Par : Abdeslam Seddiki
L’économie sociale et solidaire (ESS) est, comme son nom l’indique, un domaine d’activité particulier. Il est à cheval entre deux types d’organisation diamétralement opposées : capitaliste et socialiste. Il a plus de traits communs avec le mode de production socialiste de par son mode de gestion et ses finalités principales.
Un large consensus se dégage autour de la définition suivante : «l’économie sociale et solidaire est l’ensemble des activités économiques et sociales organisées sous forme de structures formelles ou de groupements de personnes physiques ou morales avec une finalité d’intérêt collectif et sociétal, indépendantes et jouissant d’une gestion autonome, démocratique et participative et où l’adhésion est libre». Libre adhésion, une gestion démocratique et participative, prédominance de l’intérêt collectif comme mobile de l’activité, un financement mixte entre ressources publiques et ressources privées, tels sont donc les critères distinctifs de l’ESS.
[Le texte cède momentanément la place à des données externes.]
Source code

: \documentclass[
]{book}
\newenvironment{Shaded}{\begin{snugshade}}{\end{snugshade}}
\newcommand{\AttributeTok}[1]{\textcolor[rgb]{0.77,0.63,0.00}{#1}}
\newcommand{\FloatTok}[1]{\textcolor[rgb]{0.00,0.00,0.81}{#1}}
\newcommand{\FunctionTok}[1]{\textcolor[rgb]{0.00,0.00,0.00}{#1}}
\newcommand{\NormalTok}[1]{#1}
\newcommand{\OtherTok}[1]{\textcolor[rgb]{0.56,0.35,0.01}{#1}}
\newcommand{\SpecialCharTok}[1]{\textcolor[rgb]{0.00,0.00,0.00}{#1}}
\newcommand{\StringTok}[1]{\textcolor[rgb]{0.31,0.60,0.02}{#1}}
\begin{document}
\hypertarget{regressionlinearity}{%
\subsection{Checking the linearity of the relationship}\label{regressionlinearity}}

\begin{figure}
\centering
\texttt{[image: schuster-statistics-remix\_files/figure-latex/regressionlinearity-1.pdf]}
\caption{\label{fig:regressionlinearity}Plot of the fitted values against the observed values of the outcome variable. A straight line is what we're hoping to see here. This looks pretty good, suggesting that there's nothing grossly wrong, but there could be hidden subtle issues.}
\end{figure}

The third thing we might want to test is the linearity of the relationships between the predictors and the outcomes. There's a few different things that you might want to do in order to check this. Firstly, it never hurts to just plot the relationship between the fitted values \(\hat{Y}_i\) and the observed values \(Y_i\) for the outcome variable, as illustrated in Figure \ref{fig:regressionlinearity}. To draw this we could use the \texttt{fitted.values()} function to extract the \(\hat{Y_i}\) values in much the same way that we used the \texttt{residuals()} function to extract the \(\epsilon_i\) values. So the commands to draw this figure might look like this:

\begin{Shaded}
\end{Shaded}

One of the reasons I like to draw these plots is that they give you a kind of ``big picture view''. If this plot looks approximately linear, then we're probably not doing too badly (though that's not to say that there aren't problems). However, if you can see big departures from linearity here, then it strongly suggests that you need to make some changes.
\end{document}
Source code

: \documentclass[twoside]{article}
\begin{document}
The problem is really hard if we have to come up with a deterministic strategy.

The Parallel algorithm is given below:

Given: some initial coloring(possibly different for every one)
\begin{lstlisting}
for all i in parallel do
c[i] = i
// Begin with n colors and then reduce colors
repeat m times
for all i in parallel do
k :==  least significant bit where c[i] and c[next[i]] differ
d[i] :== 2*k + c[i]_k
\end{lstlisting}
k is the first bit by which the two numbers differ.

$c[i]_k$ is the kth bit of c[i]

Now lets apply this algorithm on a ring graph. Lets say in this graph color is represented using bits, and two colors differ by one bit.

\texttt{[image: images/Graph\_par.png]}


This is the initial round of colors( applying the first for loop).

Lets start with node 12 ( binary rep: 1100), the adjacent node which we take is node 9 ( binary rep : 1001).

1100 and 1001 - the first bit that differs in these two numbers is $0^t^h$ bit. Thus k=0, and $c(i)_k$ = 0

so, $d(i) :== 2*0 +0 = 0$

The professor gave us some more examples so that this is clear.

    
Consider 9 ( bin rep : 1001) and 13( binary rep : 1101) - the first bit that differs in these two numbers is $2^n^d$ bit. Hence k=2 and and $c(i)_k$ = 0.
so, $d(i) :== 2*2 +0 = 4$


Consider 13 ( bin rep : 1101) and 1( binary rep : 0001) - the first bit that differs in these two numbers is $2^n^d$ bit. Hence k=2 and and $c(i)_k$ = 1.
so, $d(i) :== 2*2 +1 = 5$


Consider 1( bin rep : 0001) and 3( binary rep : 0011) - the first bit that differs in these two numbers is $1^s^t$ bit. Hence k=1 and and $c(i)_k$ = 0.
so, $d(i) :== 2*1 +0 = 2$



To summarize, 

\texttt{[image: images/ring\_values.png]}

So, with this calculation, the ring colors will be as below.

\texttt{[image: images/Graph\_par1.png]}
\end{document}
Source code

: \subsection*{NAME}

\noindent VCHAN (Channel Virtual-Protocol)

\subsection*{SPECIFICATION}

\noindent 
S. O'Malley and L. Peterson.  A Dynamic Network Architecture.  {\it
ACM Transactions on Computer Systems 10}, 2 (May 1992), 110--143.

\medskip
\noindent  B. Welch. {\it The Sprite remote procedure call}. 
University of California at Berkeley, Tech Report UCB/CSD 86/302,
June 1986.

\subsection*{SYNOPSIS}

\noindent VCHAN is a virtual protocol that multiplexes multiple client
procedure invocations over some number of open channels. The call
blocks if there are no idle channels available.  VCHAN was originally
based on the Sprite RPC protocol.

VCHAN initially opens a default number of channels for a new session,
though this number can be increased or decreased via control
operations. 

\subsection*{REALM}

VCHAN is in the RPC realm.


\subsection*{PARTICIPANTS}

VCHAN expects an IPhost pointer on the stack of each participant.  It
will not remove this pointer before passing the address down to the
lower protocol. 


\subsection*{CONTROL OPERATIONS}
On le voit, ce type d’activité est profondément ancré dans la société marocaine. Il a existé sous plusieurs formes et revêtu diverses appellations dont le socle commun est la solidarité entre les membres de la collectivité. L’exemple le plus courant est la «touiza» dans laquelle les habitants mettent en commun leurs forces productives (force de travail et instruments de travail) en vue d’effectuer collectivement un certain nombre de tâches soit à des fins individuelles (labour et moissons) soit à des fins d’intérêt général (travaux hydrauliques, réalisation de pistes, construction de lieux de culte…).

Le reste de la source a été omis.